Flood Rising (Jenna Flood #1)

Soter digested this for a moment. “What do you want from me?”


“It is critically important that we determine whether or not this signal is a broadcast from an alien intelligence. If it is, we need to figure out what it’s saying. I don’t need to tell you that mathematics is a universal language. If anyone can decode this transmission, it’s you.”

Soter reached out for the paper, looked at it again, then shook it in the air. “This isn’t a transmission. There’s nothing to decode here.”

“Dr. Soter, in thirty seconds, you saw a pattern that no one else did.”

“That isn’t a pattern,” Soter protested. “It’s a fluke. A coincidence.”

“Do you really believe that?”

Soter tapped the circled values. “You said it yourself. These numbers weren’t part of the transmission. They were generated by the computer program that monitors the intensity of the signal.”

“If the intelligence behind this transmission understood our capabilities, what better way to send a message?”

“In order to do that…in order to produce that exact sequence of values, it would require precise synchronization—to the nanosecond—as well as knowledge of the precise calibration of our equipment, and all that across light years of space. This signal might have originated years ago, centuries even. It would require extraordinary computing power, advanced intelligence, to say nothing of the ability to see into the future.”
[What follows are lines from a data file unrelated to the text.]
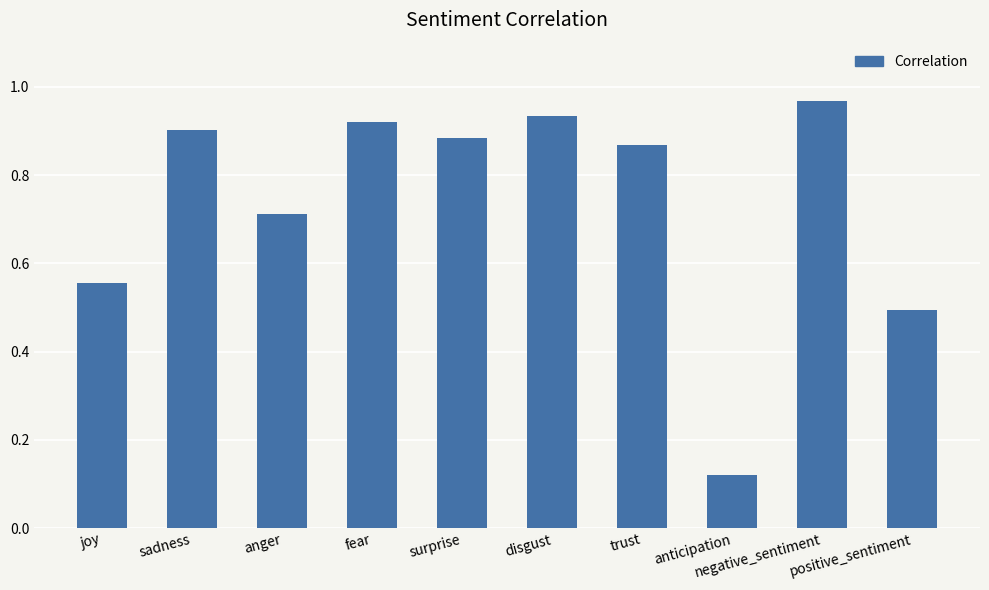

The chart shows a value of 0.9 at trust. True or false?

True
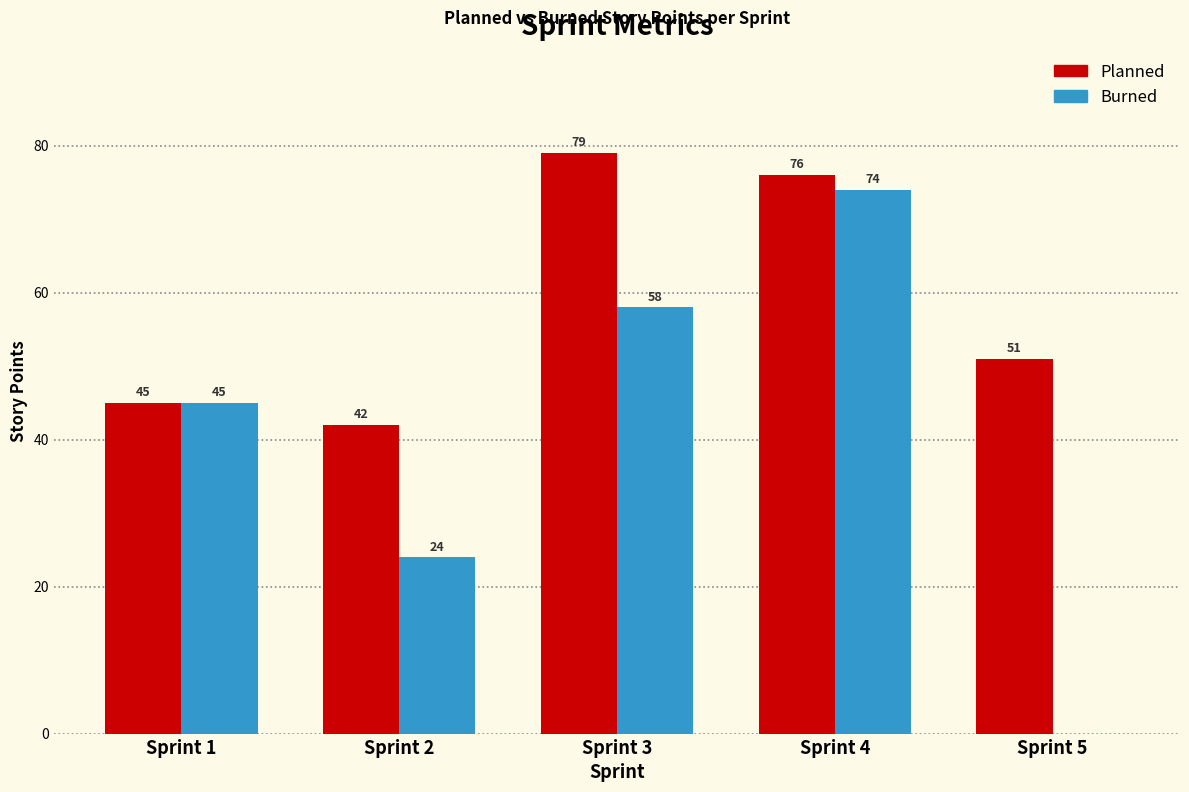

Count the number of data series in this chart.

2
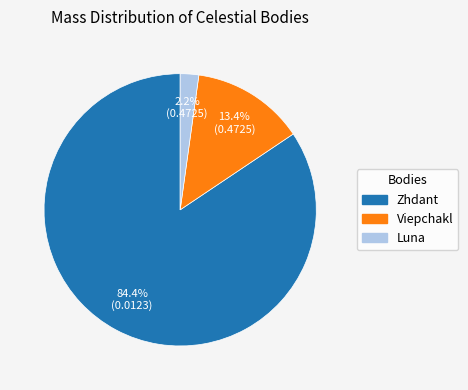

Which has a higher value, Zhdant or Viepchakl?

Zhdant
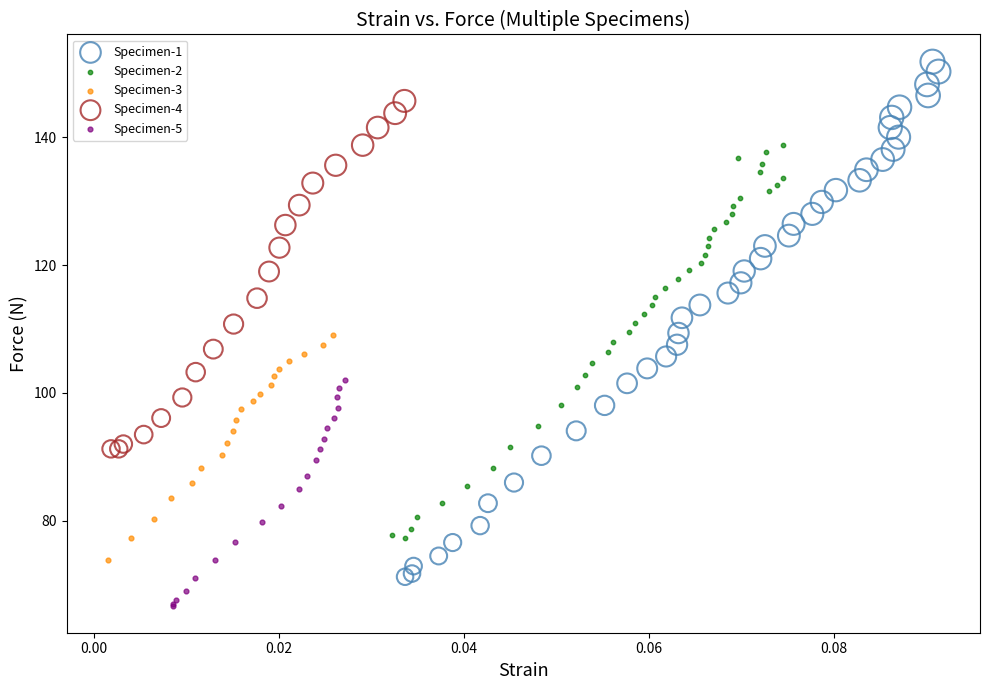

Which series reaches the minimum Y coordinate?

Specimen-5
“That’s exactly what concerns me, Dr. Soter.” The man stubbed out his cigarette. “Take this apart. Assume that there’s a message here. Find it. Can you do that?”

Soter frowned and looked at the paper again. What if the man was right? What if there were other patterns hidden in the signal?



6, 14, 26, 30, 19, 5



Don’t think of them as numbers. They are symbols. What do they represent? Spatial coordinates? Dates? Times? Elements on the periodic table?

“I can’t do it alone. I’m going to need experts—astronomers, cryptologists, xenobiologists.”

“We’ll put together a team…wait, xenobiologists? What’re those?”

“It’s a new field. Theoretical biology, predicting how life might evolve on other worlds.”

The man grunted. “You’ll have whatever you need.”

“It could take a while. And I have other obligations.”

“Not any more. This is your number one priority now, Dr. Soter.”

To his complete surprise, Soter was not the least bit bothered by the prospect.





43



November 28, 1977

8:05 a.m. (local time)



“We have made contact!” Jerry Zavada shouted, waving a newspaper as he swept into the room where Soter had set up his office.

Soter felt his pulse quicken. He had resigned himself to the failure of this latest attempt to interpret the Wow! Signal, but now it seemed that Zavada, the computer engineer, had discovered some new insight.

In the newspaper? That didn’t make any sense.

“Here!” Zavada laid the tabloid on the desk and tapped a headline. It read: “Message From the Stars.”

Soter had seem similar headlines when news of the Wow! Signal had gotten out, but this seemed to be referring to something that had happened just two days earlier. He began reading aloud.

“Residents of Southampton received a shock Saturday evening when their local news broadcast was interrupted by a mysterious transmission, purporting to be a message from an intergalactic visitor. Over the next few minutes, viewers heard the ‘voice of Asteron’—” He stopped abruptly.

“The voice of Asteron? Seriously, Jerry?”

Zavada chuckled. “Just trying to lighten the mood.”

Soter threw the paper down in disgust. The tabloid lay atop the thick printout he had been reviewing. The story of a hoaxster hijacking a television broadcast to spout hippie propaganda, and the data from their survey had one thing in common: neither contained an actual message from an extraterrestrial intelligence.

He had known, from the moment he had accepted this crazy assignment, it would probably amount to nothing. The odds against the Wow! Signal actually being a transmission from an alien life form were…well, astronomical. And the likelihood that there was an actual message contained in the data was an order of magnitude less probable. Yet, as he and the team had worked the angles, the emerging patterns had made a believer out of him. It really did seem as if someone had placed an intergalactic, long-distance call to the planet Earth. He was sure of it, just as he was sure that the Wow! Signal also contained the key to answering that call.